With the May pull-back in the markets, the technical landscape for the market has really deteriorated. Momentum is clearly to the downside, and stocks across most sectors and market caps have been falling. There have been very few safe ports in the storm so far.
One of the dangers of aggressive bear markets is the increase in correlation across investment categories. When massive systemic risk shows up (and markets are declining on a broad basis), diversification is a less effective risk management tool. This is a large part of the reason behind the BigFoot Marco Indicators – to give some tools to manage systemic risk.
So far, the BigFoot Macros have been hanging in there (translation: they’re still long). Note though, these indicators are lagging in nature. The technical landscape can still offer some perspective on the markets.
A quick look at both the market cap and sector proxies for the markets shows a lot of negative momentum (note the background color of the charts below – the red background indicates a negative pricing trend for the rolling 3-month trading period).
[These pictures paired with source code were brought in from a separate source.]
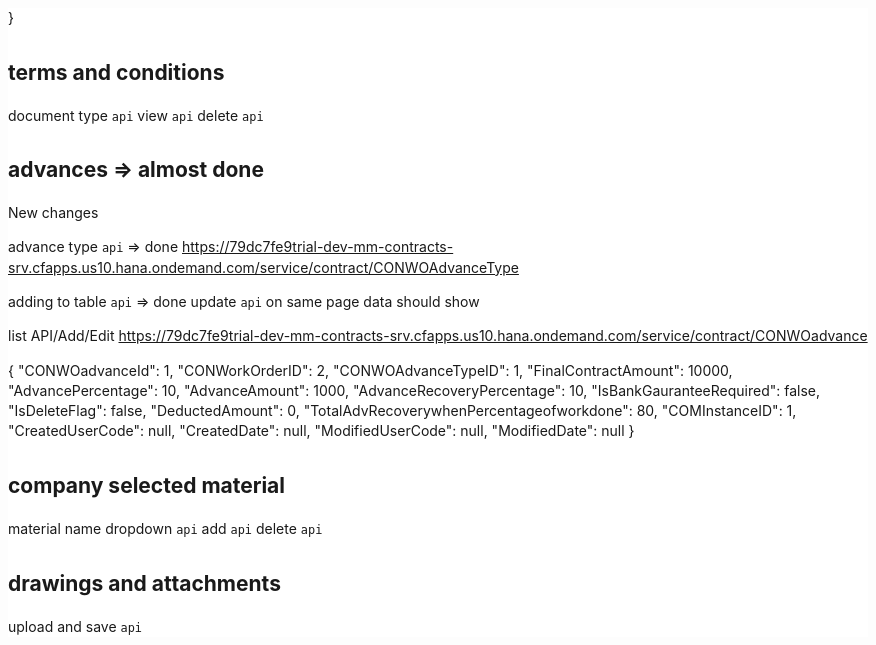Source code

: }




## terms and conditions
document type `api`
view `api`
delete `api`

## advances => almost done

New changes



advance type `api` => done
https://79dc7fe9trial-dev-mm-contracts-srv.cfapps.us10.hana.ondemand.com/service/contract/CONWOAdvanceType

adding to table `api` => done
update `api` on same page data should show 

list API/Add/Edit
https://79dc7fe9trial-dev-mm-contracts-srv.cfapps.us10.hana.ondemand.com/service/contract/CONWOadvance

{
"CONWOadvanceId": 1,
"CONWorkOrderID": 2,
"CONWOAdvanceTypeID": 1,
"FinalContractAmount": 10000,
"AdvancePercentage": 10,
"AdvanceAmount": 1000,
"AdvanceRecoveryPercentage": 10,
"IsBankGauranteeRequired": false,
"IsDeleteFlag": false,
"DeductedAmount": 0,
"TotalAdvRecoverywhenPercentageofworkdone": 80,
"COMInstanceID": 1,
"CreatedUserCode": null,
"CreatedDate": null,
"ModifiedUserCode": null,
"ModifiedDate": null
}
## company selected material
material name dropdown `api` 
add `api`
delete `api` 

## drawings and attachments
upload and save `api`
The chart below shows key areas of potential support and resistance over the next few weeks. The downside momentum is significant, with the 2679/2661/2609 areas looking like support areas worth keeping an eye on.
For the week, trying to predict where this thing is headed is a challenge. The negative momentum is significant. However, the markets have been triggered by trade war concerns. So any meaningful positive developments on these fronts could drive a sharp reversal.
The ‘black swan’ probability is pretty high right now.